Clive Mendonca

Personal information
- Full name: Clive Paul Mendonca
- Date of birth: 9 September 1968 (age 57)
- Place of birth: Islington, London, England
- Position: Forward

Senior career*
- Years: Team / Apps / (Gls)
- 1986–1988: Sheffield United / 13 / (4)
- 1988: → Doncaster Rovers (loan) / 2 / (0)
- 1988–1991: Rotherham United / 84 / (27)
- 1991–1992: Sheffield United / 10 / (1)
- 1992: → Grimsby Town (loan) / 10 / (3)
- 1992–1997: Grimsby Town / 156 / (57)
- 1997–2002: Charlton Athletic / 84 / (40)
- Total:  / 359 / (132)

= Clive Mendonca =

English footballer

Clive Paul Mendonca (born 9 September 1968) is an English former professional footballer, who played as a forward between 1986 and 2002, notably for Grimsby Town and Charlton Athletic. Mendonca also played for Sheffield United, Doncaster Rovers and Rotherham United.

== Career ==
Mendonca started his career with Sheffield United, before spells with Doncaster Rovers, Rotherham United and Sheffield United again. Mendonca then moved to Grimsby Town in 1992, initially on loan. Mendonca scored 60 goals in 166 appearances for Grimsby, and is considered to be their best striker in recent history. Mendonca moved to Charlton Athletic in the summer of 1997 and scored twenty eight times for the Addicks in the 1997–98 season, including a hat-trick against his home town team Sunderland who he'd supported as a boy, in the Division One play-off final at Wembley. His hat-trick in 1998 was the last one to be scored at the original Wembley Stadium for an English league team. Mendonca also scored a penalty in the subsequent penalty shoot-out after a 4–4 draw, which Charlton won 7–6.

Mendonca scored another hat-trick in Charlton's first home game in the Premier League, a 5–0 win against Southampton. However, he started to suffer a series of injury problems, with his final appearance for Charlton coming in the first half of the 1999–2000 season against Queens Park Rangers. Although a possible return to Grimsby was mooted, Mendonca retired from football in February 2002.

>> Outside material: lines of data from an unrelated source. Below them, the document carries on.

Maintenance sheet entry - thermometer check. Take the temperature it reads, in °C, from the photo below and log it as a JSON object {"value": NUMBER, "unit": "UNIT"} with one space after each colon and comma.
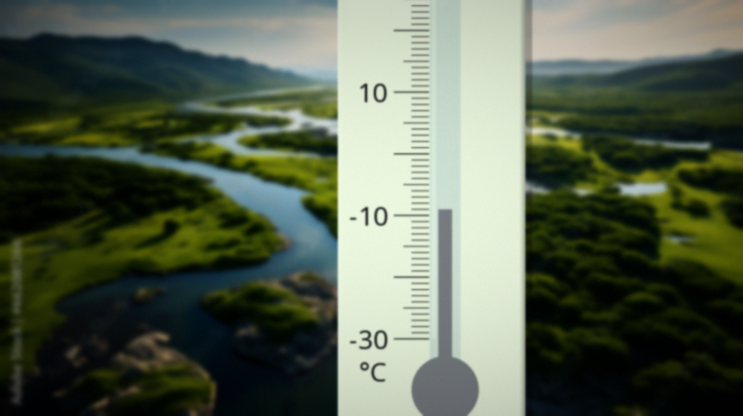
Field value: {"value": -9, "unit": "°C"}
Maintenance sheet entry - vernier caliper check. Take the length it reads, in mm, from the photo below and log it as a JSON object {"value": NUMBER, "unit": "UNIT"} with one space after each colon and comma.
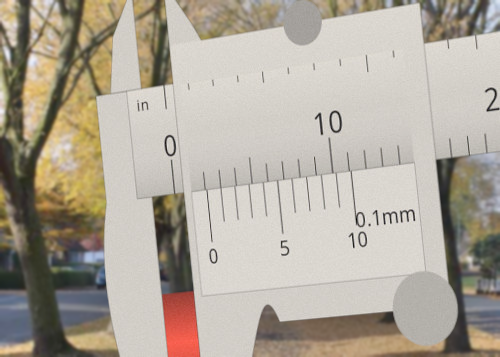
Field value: {"value": 2.1, "unit": "mm"}
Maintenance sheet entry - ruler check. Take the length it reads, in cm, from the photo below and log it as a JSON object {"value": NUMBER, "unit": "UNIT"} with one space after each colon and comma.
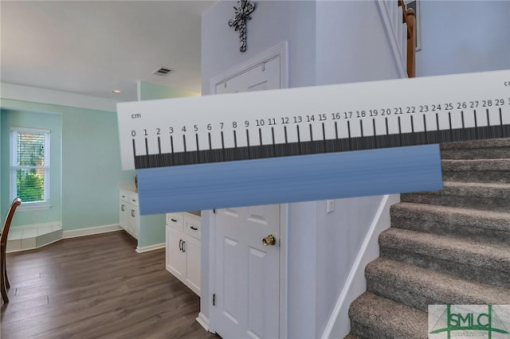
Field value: {"value": 24, "unit": "cm"}
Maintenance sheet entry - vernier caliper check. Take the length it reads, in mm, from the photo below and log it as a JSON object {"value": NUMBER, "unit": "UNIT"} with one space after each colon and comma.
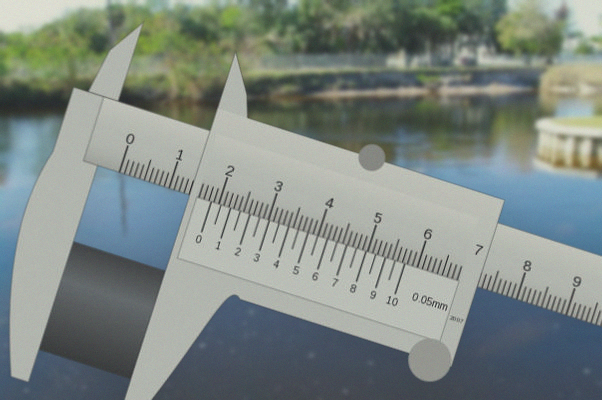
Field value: {"value": 18.5, "unit": "mm"}
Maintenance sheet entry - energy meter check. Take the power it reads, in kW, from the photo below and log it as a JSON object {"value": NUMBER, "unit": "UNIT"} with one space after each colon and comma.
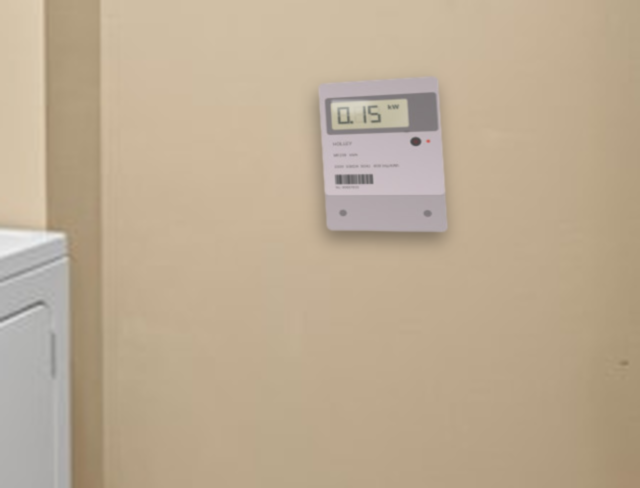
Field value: {"value": 0.15, "unit": "kW"}
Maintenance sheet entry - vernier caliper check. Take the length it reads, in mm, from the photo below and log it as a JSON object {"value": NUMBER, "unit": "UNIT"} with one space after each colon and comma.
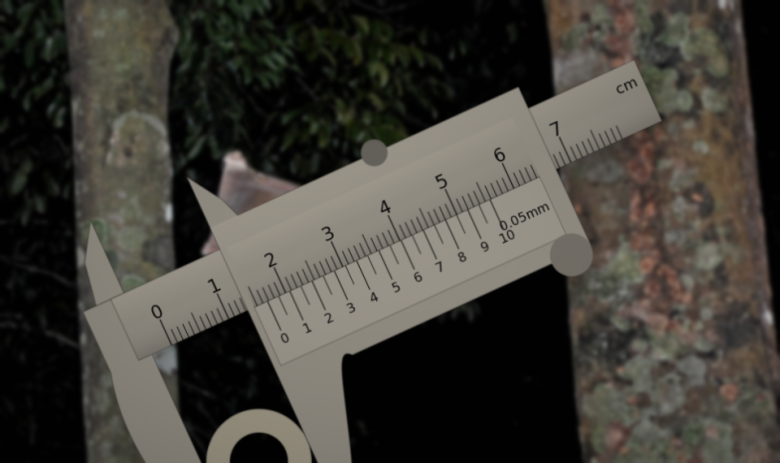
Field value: {"value": 16.8, "unit": "mm"}
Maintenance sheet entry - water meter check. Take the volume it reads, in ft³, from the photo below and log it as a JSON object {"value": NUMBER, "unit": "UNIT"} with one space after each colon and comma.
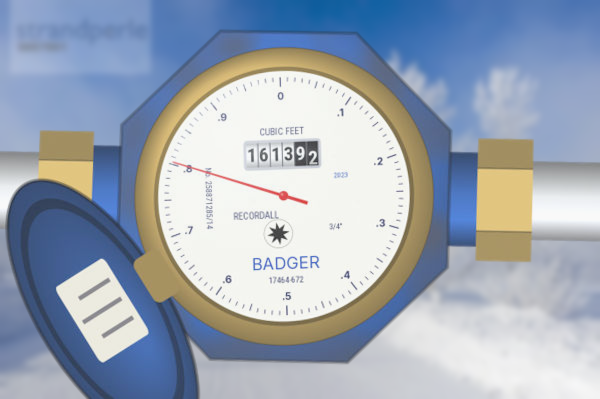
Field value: {"value": 161391.80, "unit": "ft³"}
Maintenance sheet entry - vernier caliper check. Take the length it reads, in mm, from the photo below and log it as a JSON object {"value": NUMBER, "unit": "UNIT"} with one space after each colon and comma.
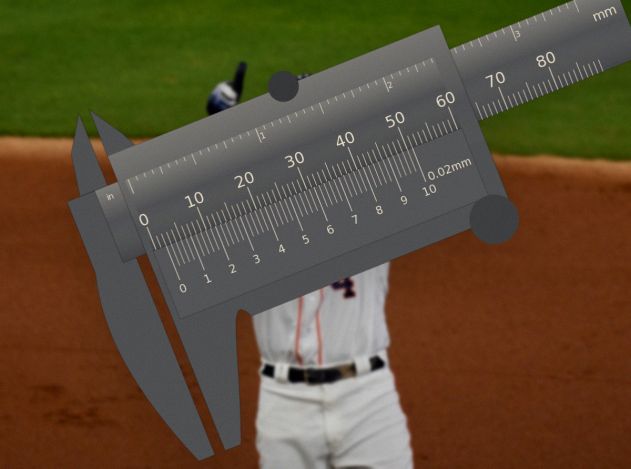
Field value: {"value": 2.0, "unit": "mm"}
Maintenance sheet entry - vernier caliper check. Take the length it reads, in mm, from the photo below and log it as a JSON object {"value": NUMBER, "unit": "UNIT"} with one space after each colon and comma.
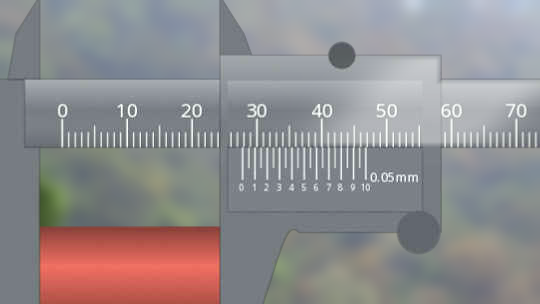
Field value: {"value": 27.8, "unit": "mm"}
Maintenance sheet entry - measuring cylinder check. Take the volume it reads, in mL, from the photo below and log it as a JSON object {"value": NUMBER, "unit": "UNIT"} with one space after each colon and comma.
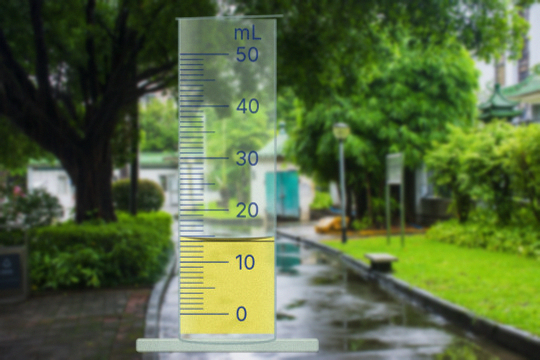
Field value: {"value": 14, "unit": "mL"}
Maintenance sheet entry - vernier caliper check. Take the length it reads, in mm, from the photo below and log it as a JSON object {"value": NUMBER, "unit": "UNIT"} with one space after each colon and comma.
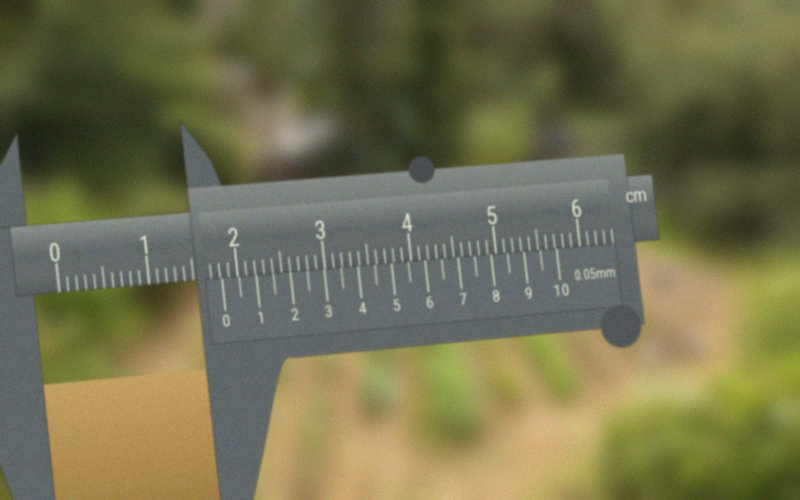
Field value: {"value": 18.2, "unit": "mm"}
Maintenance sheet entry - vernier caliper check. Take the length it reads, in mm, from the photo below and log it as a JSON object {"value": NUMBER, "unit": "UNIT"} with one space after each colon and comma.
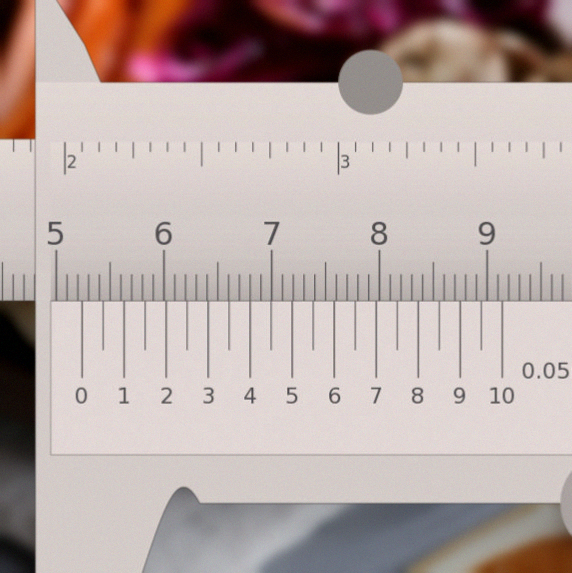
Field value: {"value": 52.4, "unit": "mm"}
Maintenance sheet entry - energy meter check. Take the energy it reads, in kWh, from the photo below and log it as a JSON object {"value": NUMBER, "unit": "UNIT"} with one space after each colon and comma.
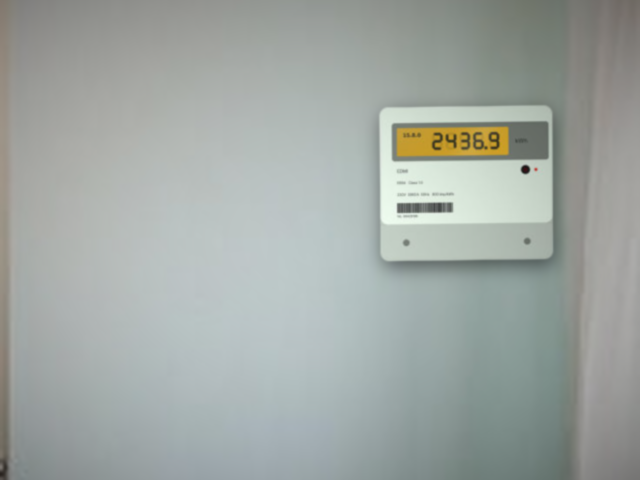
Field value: {"value": 2436.9, "unit": "kWh"}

On 9 August 2003, a testimonial match was played against NEC Nijmegen which ended 1–1.

== Personal life ==
He is the nephew of former West Indian wicket-keeper Ivor Mendonca. Born in Islington, London, he moved to Sunderland at the age of two. In 2004, he won both the BBC's "Grimsby's cult heroes" and "Charlton's cult heroes" polls with 52% and 43% respectively.

In January 2012 Mendonca auctioned his prized possessions from his football career to help his wife set up her own business.

Mendonca works at the Nissan plant in Sunderland.